Exercise material:
----------------------------------------

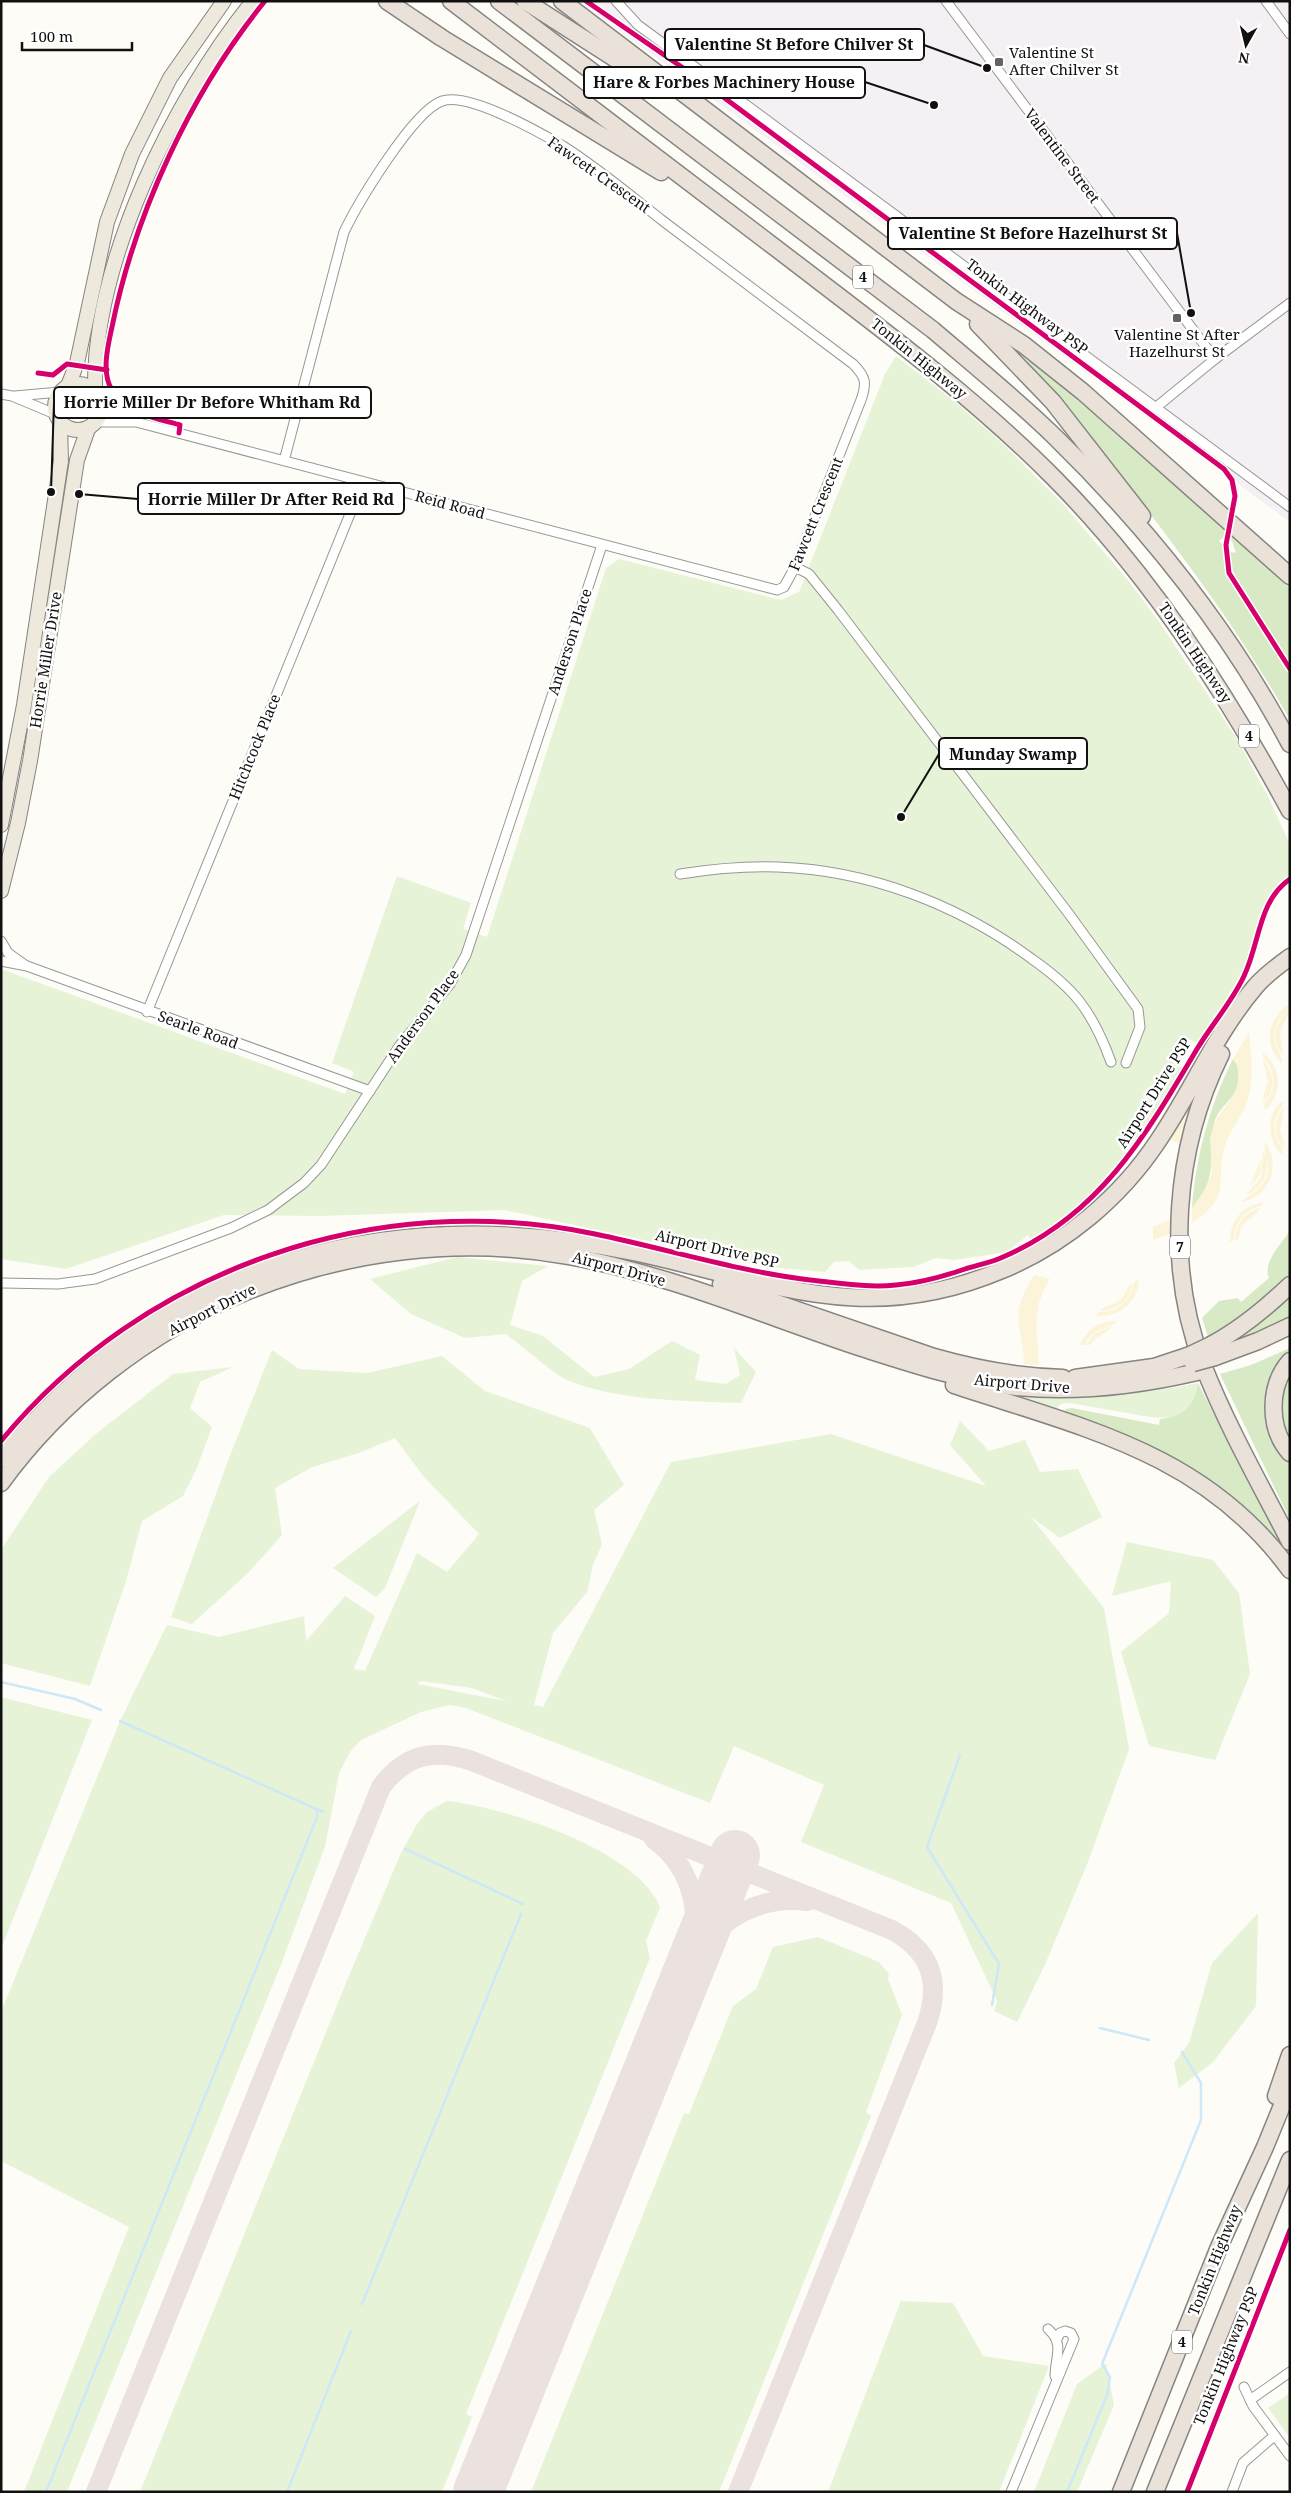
<svg xmlns="http://www.w3.org/2000/svg" width="1291" height="2493" font-family="'Noto Serif',serif">
  <style>
    .industrial { fill: #f5f0f3 }
    .green { fill: #e7f3d7; fill-rule: evenodd }
    .forest { fill: #d8eac5 }
    .sand { fill: #fcf4d9 }
    .lines { fill: none; stroke-linecap: round; stroke-linejoin: round }
    .stream { stroke: #cde8f7; stroke-width: 2.5 }
    .taxiway { stroke: #ebe1df; stroke-width: 20 }
    .runway { stroke: #ebe1df; stroke-width: 50 }
    .minor-casing { stroke: #979795; stroke-width: 11 }
    .primary-casing { stroke: #858482; stroke-width: 16 }
    .motorway-casing { stroke: #858482; stroke-width: 19 }
    .minor { stroke: #fffffe; stroke-width: 9 }
    .primary { stroke: #ede9dc; stroke-width: 14 }
    .motorway { stroke: #eae1d8; stroke-width: 16 }
    .motorway-bridge-casing { stroke: #858482; stroke-width: 19; stroke-linecap: butt }
    .motorway-bridge { stroke: #eae1d8; stroke-width: 16 }
    .cycleway-casing { stroke: #fff; stroke-width: 8 }
    .cycleway { stroke: #d6006c; stroke-width: 5 }
    .poi-dot { fill: #646362; stroke: #fff; stroke-width: 2 }
    .labels { text-anchor: middle; stroke-width: 5; stroke-linejoin: round; paint-order: stroke }
    .shield { fill: #fff; stroke: #585858; stroke-width: 1 }
    .shield-label { font-size: 14px; font-weight: bold; fill: #111 }
    .poi-label { font-size: 15px; fill: #111; stroke: #fff; text-anchor: start }
    .street-label { font-size: 15px; fill: #111; stroke: #fff }
    .leader { fill: none; stroke: #111; stroke-width: 2 }
    .callout-dot { fill: #111; stroke: #fff; stroke-width: 2 }
    .callout { fill: #fff; stroke: #111; stroke-width: 2 }
    .callout-label { font-size: 16px; text-anchor: middle; font-weight: bold; fill: #111 }
  </style>
  <rect width="100%" height="100%" fill="#fdfcf7"/>
  <polygon class="industrial" points="579,1 1290,1 1290,522"/>
  <g class="green">
    <path d="M896,356l58,45 47,41 63,63 62,73 32,42 79,119 31,57 22,49v31c-34,21 -31,67 -47,100 -12,24 -30,45 -45,68l-9,-5 -15,24 9,5c-43,73 -78,127 -152,172l-3,-5 -21,17 -53,8 -18,-2 -23,9 -54,3 -10,-9 -15,1 -9,10 -56,-5 -264,-57 -186,6 -95,-1 -158,54 -65,-10v-290l344,125 9,-22 -22,-9 65,-187 74,27 -8,26 24,8 119,-369 13,-9 162,41 18,-8 86,-218z"/>
    <path d="M457,1257l91,9 -26,15 -12,44 33,11 51,41 35,-8 43,-28 28,14 -5,25 31,4 14,-9 -6,-27 22,24 -15,31c-55,-2 -123,-2 -174,-23 -15,-7 -46,-35 -61,-46l-41,4 -54,-24 -41,-35z"/>
    <path d="M272,1350l27,19 68,4 75,-17 43,35 105,37 34,57 -30,25 8,34 -9,21 -6,27 -34,41 -19,72 9,2 128,-245 160,-28 155,52 -36,-41 10,-24 29,30 36,-11 15,32 38,-3 24,48 -42,21 -29,-21 73,91 25,141 -41,113 -44,105 -27,55 -23,-11 3,-10 -46,-98 -150,-61 23,-57 -90,-39 -24,57 -244,-95 -16,-3 -29,7 -60,28 -11,12 -11,21 -14,74 -43,115 -215,530h-43l105,-265 -128,-66v-149l119,-291 47,-96 52,12 85,-21 2,25 39,-45 30,20 -21,53 11,2 52,-118 30,19 32,-38 -55,-57 -29,-39 -36,15 -47,14 -37,21 7,47 -34,38 -56,51 -21,-7 58,-159zM421,1681l51,7 34,13 -89,-17z"/>
    <polygon points="233,1367 200,1382 190,1408 212,1427 196,1470 183,1496 142,1521 126,1581 90,1686 1,1663 1,1550 49,1477 97,1433 173,1374"/>
    <path d="M1198,1383c-6,44 -38,36 -71,30 -19,-3 -38,-7 -57,-10l-9,1 -5,5 -22,-5 -37,-14c69,4 133,8 201,-7z"/>
    <polygon points="420,1501 385,1588 376,1597 333,1568"/>
    <polygon points="1127,1542 1213,1560 1239,1593 1250,1674 1215,1760 1149,1746 1121,1652 1169,1613 1171,1581 1112,1596"/>
    <polygon points="1,1697 92,1720 1,1949"/>
    <path d="M447,1801c57,6 191,49 213,106l-14,34 4,17 -184,456 6,3 -30,75h-302l208,-514 53,-125 16,-29 10,-12z"/>
    <polygon points="1258,1913 1256,2006 1213,2062 1179,2088 1174,2063 1189,2043 1212,1963"/>
    <polygon points="818,1937 879,1962 889,1974 888,1979 902,2015 866,2112 871,2116 719,2492 531,2492 684,2113 689,2114 733,2006 756,1989 773,1947"/>
    <polygon points="901,2301 953,2303 983,2356 1049,2366 999,2492 828,2492"/>
    <polygon points="1106,2363 1114,2405 1077,2492 1034,2492 1077,2384"/>
    <polygon points="1290,2393 1290,2438 1268,2408"/>
  </g>
  <g class="forest">
    <path d="M1031,358l111,91 148,135v82c-18,-30 -64,-82 -63,-115l9,2 -4,-12 -10,-3 -3,3 5,5 1,17 9,24 56,85v48c-45,-80 -99,-153 -155,-226 -35,-45 -68,-91 -108,-132z"/>
    <path d="M1233,1059c4,4 5,8 5,14 3,27 -20,30 -24,51 -7,36 6,52 -22,84 4,-52 17,-101 41,-149z"/>
    <path d="M1290,1231v43c-23,27 -51,46 -82,63l-6,-19 17,-17 19,-3 3,4 28,-24c-7,-16 13,-35 21,-47z"/>
    <polygon points="1290,1292 1290,1318 1261,1332 1233,1342 1232,1340"/>
    <polygon points="1290,1348 1266,1413 1273,1441 1290,1465 1290,1520 1220,1374 1251,1365"/>
    <polygon points="1290,1372 1290,1446 1279,1418 1285,1377"/>
    <path d="M1198,1383l5,10 77,149 -5,2 -20,-21 -177,-100 -14,-11 2,-3 6,-1 87,17 1,-6c23,-2 35,-13 38,-36z"/>
  </g>
  <g class="sand">
    <path d="M1290,1004v5c-13,9 -19,24 -13,39 2,6 6,9 5,15 -20,-17 -14,-47 8,-59z"/>
    <path d="M1290,1010l-10,22 3,24c-12,-15 -9,-35 7,-46z"/>
    <path d="M1249,1032c2,23 6,51 -3,73 -6,14 -17,26 -21,41 -11,38 9,49 -33,77v-15l13,-18 7,-18 -2,-33 4,-16 21,-30 3,-7v-19l-5,-8z"/>
    <path d="M1263,1053c19,13 20,42 2,57l-1,-6c13,-14 12,-34 -1,-46z"/>
    <path d="M1263,1060c11,11 13,30 1,42l-1,-6 5,-14z"/>
    <polygon points="1198,1090 1181,1144 1164,1138"/>
    <path d="M1283,1100c1,6 -1,6 -4,11 -8,13 -5,28 4,39l-1,5c-15,-15 -17,-40 1,-55z"/>
    <path d="M1284,1107l-4,24 4,11 -1,6c-10,-12 -10,-29 1,-41z"/>
    <path d="M1265,1142c17,23 5,54 -23,60 4,-7 13,-8 18,-15 16,-18 2,-28 5,-45z"/>
    <path d="M1263,1151c9,17 2,37 -17,44l15,-18z"/>
    <polygon points="1261,1158 1260,1175 1250,1187"/>
    <path d="M1264,1202l-3,4c-16,4 -27,17 -27,34l-4,2c0,-22 12,-36 34,-40z"/>
    <path d="M1260,1208c-7,13 -20,11 -21,31l-4,1c1,-17 9,-27 25,-32z"/>
    <polygon points="1171,1219 1171,1233 1153,1240 1153,1227"/>
    <path d="M1034,1275l16,4c-20,32 -12,50 -11,86l-15,-1c-1,-44 -17,-45 10,-89z"/>
    <path d="M1139,1280c-2,24 -20,37 -43,36l3,-4c18,1 33,-12 35,-30z"/>
    <path d="M1133,1283c-3,17 -15,27 -33,28 6,-7 15,-6 21,-12 6,-6 5,-13 12,-16z"/>
    <path d="M1117,1321c-12,11 -23,5 -32,24h-5c7,-16 20,-25 37,-24z"/>
    <path d="M1112,1326c-6,8 -16,10 -22,19h-4l8,-11z"/>
  </g>
  <g class="lines">
    <g class="stream">
      <polyline points="1,1682 75,1699 101,1710"/>
      <polyline points="120,1721 323,1812"/>
      <polyline points="960,1755 927,1847 999,1964 992,2005"/>
      <polyline points="405,1849 523,1904"/>
      <polyline points="1100,2028 1149,2040"/>
      <polyline points="362,2304 521,1914"/>
      <polyline points="46,2492 317,1817 317,1809"/>
      <polyline points="287,2492 351,2331"/>
      <polyline points="1067,2492 1107,2395 1110,2377 1102,2364 1201,2120 1201,2083 1182,2052"/>
    </g>
    <g class="taxiway">
      <path d="M654,1839c43,32 47,79 37,127"/>
      <path d="M695,1958c24,-40 65,-63 112,-57"/>
      <path d="M96,2492l285,-705c25,-33 53,-39 91,-26l420,169c39,21 49,52 35,93l-189,469"/>
    </g>
    <polyline class="runway" points="478,2492 735,1855"/>
    <g class="minor-casing">
      <g id="minor">
        <polyline points="616,1 638,25 1290,507"/>
        <polyline points="946,1 1215,359"/>
        <polyline points="1266,1 1290,34"/>
        <polyline points="1,394 12,396 55,414"/>
        <polyline points="15,396 60,392"/>
        <polyline points="101,402 133,420"/>
        <polyline points="1154,409 1215,359 1290,303"/>
        <path d="M96,422h40l641,168 7,-3 11,-20 66,-167c6,-17 5,-23 -8,-36 -63,-47 -126,-95 -190,-143 -32,-25 -65,-53 -100,-75 -24,-14 -95,-54 -121,-45 -29,10 -84,102 -98,131l-60,229"/>
        <polyline points="795,567 809,574 838,610 1069,914 1138,1009 1140,1027 1126,1063"/>
        <path d="M680,874c32,-5 65,-8 98,-7 91,3 181,38 254,92 17,12 35,26 48,43 14,18 23,38 31,60"/>
        <polyline points="1,941 8,953 25,965"/>
        <polyline points="1,961 27,966 370,1091"/>
        <polyline points="147,1012 363,482"/>
        <polyline points="1,1283 58,1284 95,1279 231,1228 268,1210 304,1183 321,1165 400,1045 450,984 466,955 602,545"/>
        <path d="M1048,2329c17,15 7,28 7,47"/>
        <polyline points="1244,2387 1253,2406 1290,2456"/>
        <polyline points="1250,2400 1290,2372"/>
        <polyline points="1011,2492 1074,2339 1071,2333 1065,2331 1060,2333 1057,2339"/>
        <polyline points="1232,2492 1243,2463 1274,2436"/>
      </g>
    </g>
    <g class="primary-casing">
      <g id="primary">
        <circle cx="78" cy="407" r="23"/>
        <polyline points="68,386 77,363 107,222 132,154 170,78 224,1"/>
        <path d="M95,391c-2,-129 78,-291 158,-390"/>
        <polyline points="1,825 24,705 61,461 60,423"/>
        <polyline points="1,891 18,823 30,761 77,460 88,429"/>
      </g>
    </g>
    <g class="motorway-casing">
      <g id="motorway">
        <polyline points="387,1 442,38 661,172"/>
        <path d="M451,1c109,83 217,165 326,248 95,73 193,144 278,230 96,97 170,212 235,332"/>
        <path d="M499,1l434,329c41,35 83,69 122,107 91,89 175,194 235,307"/>
        <polyline points="525,1 650,81"/>
        <polyline points="562,1 956,301 1024,345 1083,392 1290,576"/>
        <polyline points="978,324 1053,402 1142,516"/>
        <path d="M1221,1054c-47,95 -56,211 -18,311 24,61 57,119 87,177"/>
        <path d="M721,1284l213,73c42,12 85,20 129,21"/>
        <path d="M1211,1345c30,-16 55,-37 79,-60"/>
        <polyline points="1215,1357 1258,1341 1290,1326"/>
        <path d="M1290,1361c-22,25 -22,68 0,92"/>
        <polyline points="1075,1378 1154,1367 1190,1355"/>
        <path d="M954,1385c129,43 251,68 336,185"/>
        <path d="M1,1459c164,-199 390,-259 637,-206 133,29 227,75 364,17 63,-26 118,-72 156,-129 34,-50 58,-108 97,-154 10,-12 23,-21 35,-30"/>
        <path d="M1,1483c60,-83 148,-151 242,-190 102,-42 216,-57 325,-37 102,18 199,61 297,93 50,16 99,32 151,38 61,6 121,-1 181,-15"/>
        <polyline points="1276,2096 1290,2055"/>
        <polyline points="1121,2492 1219,2247 1265,2147 1290,2086"/>
        <polyline points="1155,2492 1290,2160"/>
      </g>
    </g>
    <use href="#minor" class="minor"/>
    <use href="#primary" class="primary"/>
    <use href="#motorway" class="motorway"/>
    <g class="motorway-bridge-casing">
      <g id="motorway-bridge">
        <polyline points="1190,1355 1211,1345"/>
        <polyline points="1193,1363 1215,1357"/>
      </g>
    </g>
    <use href="#motorway-bridge" class="motorway-bridge"/>
    <g class="cycleway-casing">
      <g id="cycleway">
        <polyline points="586,1 699,79 1224,469 1232,480 1235,496 1226,545 1229,573 1290,669"/>
        <polyline points="38,373 53,375 67,364 107,370"/>
        <path d="M179,433l1,-8c-25,-7 -53,-11 -68,-35 -11,-17 -4,-45 0,-63 23,-114 79,-235 153,-326"/>
        <path d="M1,1441c142,-173 376,-253 594,-207 72,15 142,37 215,46 28,3 58,8 86,5 25,-2 46,-8 69,-16 12,-4 25,-6 38,-12 97,-42 143,-122 194,-208 15,-25 35,-47 47,-73 16,-33 14,-75 46,-97"/>
        <polyline points="1187,2492 1290,2230"/>
      </g>
    </g>
    <use href="#cycleway" class="cycleway"/>
  </g>
  <g class="poi-dot">
    <rect x="994" y="57" width="10" height="10" rx="2.5"/>
    <rect x="1172" y="313" width="10" height="10" rx="2.5"/>
  </g>
  <g class="labels">
    <g class="shield">
      <rect x="853" y="265.5" width="20" height="23" rx="4"/>
      <rect x="1239" y="724.5" width="20" height="23" rx="4"/>
      <rect x="1170" y="1235.5" width="20" height="23" rx="4"/>
      <rect x="1172" y="2330.5" width="20" height="23" rx="4"/>
    </g>
    <g class="shield-label">
      <text x="863" y="282">4</text>
      <text x="1249" y="741">4</text>
      <text x="1180" y="1252">7</text>
      <text x="1182" y="2347">4</text>
    </g>
    <g class="poi-label">
      <text x="1009" y="58">Valentine St<tspan x="1009" dy="17">After Chilver St</tspan></text>
      <text x="1177" y="340" text-anchor="middle">Valentine St After<tspan x="1177" dy="17">Hazelhurst St</tspan></text>
    </g>
    <g class="street-label">
      <text transform="translate(1062 156) rotate(53)" y="5">Valentine Street</text>
      <text transform="translate(599 175) rotate(35)" y="5">Fawcett Crescent</text>
      <text transform="translate(1027 307) rotate(37)" y="5">Tonkin Highway PSP</text>
      <text transform="translate(919 359) rotate(39)" y="5">Tonkin Highway</text>
      <text transform="translate(450 505) rotate(15)" y="5">Reid Road</text>
      <text transform="translate(816 514) rotate(-68)" y="5">Fawcett Crescent</text>
      <text transform="translate(570 642) rotate(-72)" y="5">Anderson Place</text>
      <text transform="translate(1195 653) rotate(56)" y="5">Tonkin Highway</text>
      <text transform="translate(46 660) rotate(-81)" y="5">Horrie Miller Drive</text>
      <text transform="translate(255 747) rotate(-68)" y="5">Hitchcock Place</text>
      <text transform="translate(423 1016) rotate(-54)" y="5">Anderson Place</text>
      <text transform="translate(198 1030) rotate(20)" y="5">Searle Road</text>
      <text transform="translate(1154 1093) rotate(-58)" y="5">Airport Drive PSP</text>
      <text transform="translate(717 1249) rotate(13)" y="5">Airport Drive PSP</text>
      <text transform="translate(619 1269) rotate(15)" y="5">Airport Drive</text>
      <text transform="translate(212 1310) rotate(-27)" y="5">Airport Drive</text>
      <text transform="translate(1022 1384) rotate(5)" y="5">Airport Drive</text>
      <text transform="translate(1215 2260) rotate(-68)" y="5">Tonkin Highway</text>
      <text transform="translate(1226 2356) rotate(-68)" y="5">Tonkin Highway PSP</text>
    </g>
  </g>
  <path class="leader" d="M987 68L924 45M934 105L865 82M1191 313L1177 233M51 492L54 402M79 494L138 499M901 817L939 754"/>
  <g class="callout-dot">
    <circle cx="987" cy="68" r="5"/>
    <circle cx="934" cy="105" r="5"/>
    <circle cx="1191" cy="313" r="5"/>
    <circle cx="51" cy="492" r="5"/>
    <circle cx="79" cy="494" r="5"/>
    <circle cx="901" cy="817" r="5"/>
  </g>
  <g class="callout">
    <rect x="665" y="29" width="259" height="31" rx="5"/>
    <rect x="584" y="67" width="281" height="31" rx="5"/>
    <rect x="888" y="218" width="289" height="31" rx="5"/>
    <rect x="54" y="387" width="317" height="31" rx="5"/>
    <rect x="138" y="483" width="266" height="31" rx="5"/>
    <rect x="939" y="738" width="148" height="31" rx="5"/>
  </g>
  <g class="callout-label">
    <text x="794" y="50">Valentine St Before Chilver St</text>
    <text x="724" y="88">Hare &amp; Forbes Machinery House</text>
    <text x="1033" y="239">Valentine St Before Hazelhurst St</text>
    <text x="212" y="408">Horrie Miller Dr Before Whitham Rd</text>
    <text x="271" y="505">Horrie Miller Dr After Reid Rd</text>
    <text x="1013" y="760">Munday Swamp</text>
  </g>
  <rect width="1291" height="2493" fill="none" stroke="#111111" stroke-width="5"/>
  <g transform="translate(1246 45) rotate(188)" stroke="#ffffff" stroke-width="4" paint-order="stroke">
  <path d="M0-4L9 19L0 12L-9 19Z" fill="#111111"/>
  <text y="-8" font-size="14" font-weight="bold" text-anchor="middle" fill="#111111">N</text>
  </g>
  <path d="M22 42v8h110v-8" fill="none" stroke="#111111" stroke-width="2.5"/>
  <text x="30" y="42" font-size="15" fill="#111111" stroke="#ffffff" stroke-width="4" paint-order="stroke">100 m</text>
</svg>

----------------------------------------

Task item:
Return each line among the entries that holds the word "lines".

Answer for this exercise:
    .lines { fill: none; stroke-linecap: round; stroke-linejoin: round }
  <g class="lines">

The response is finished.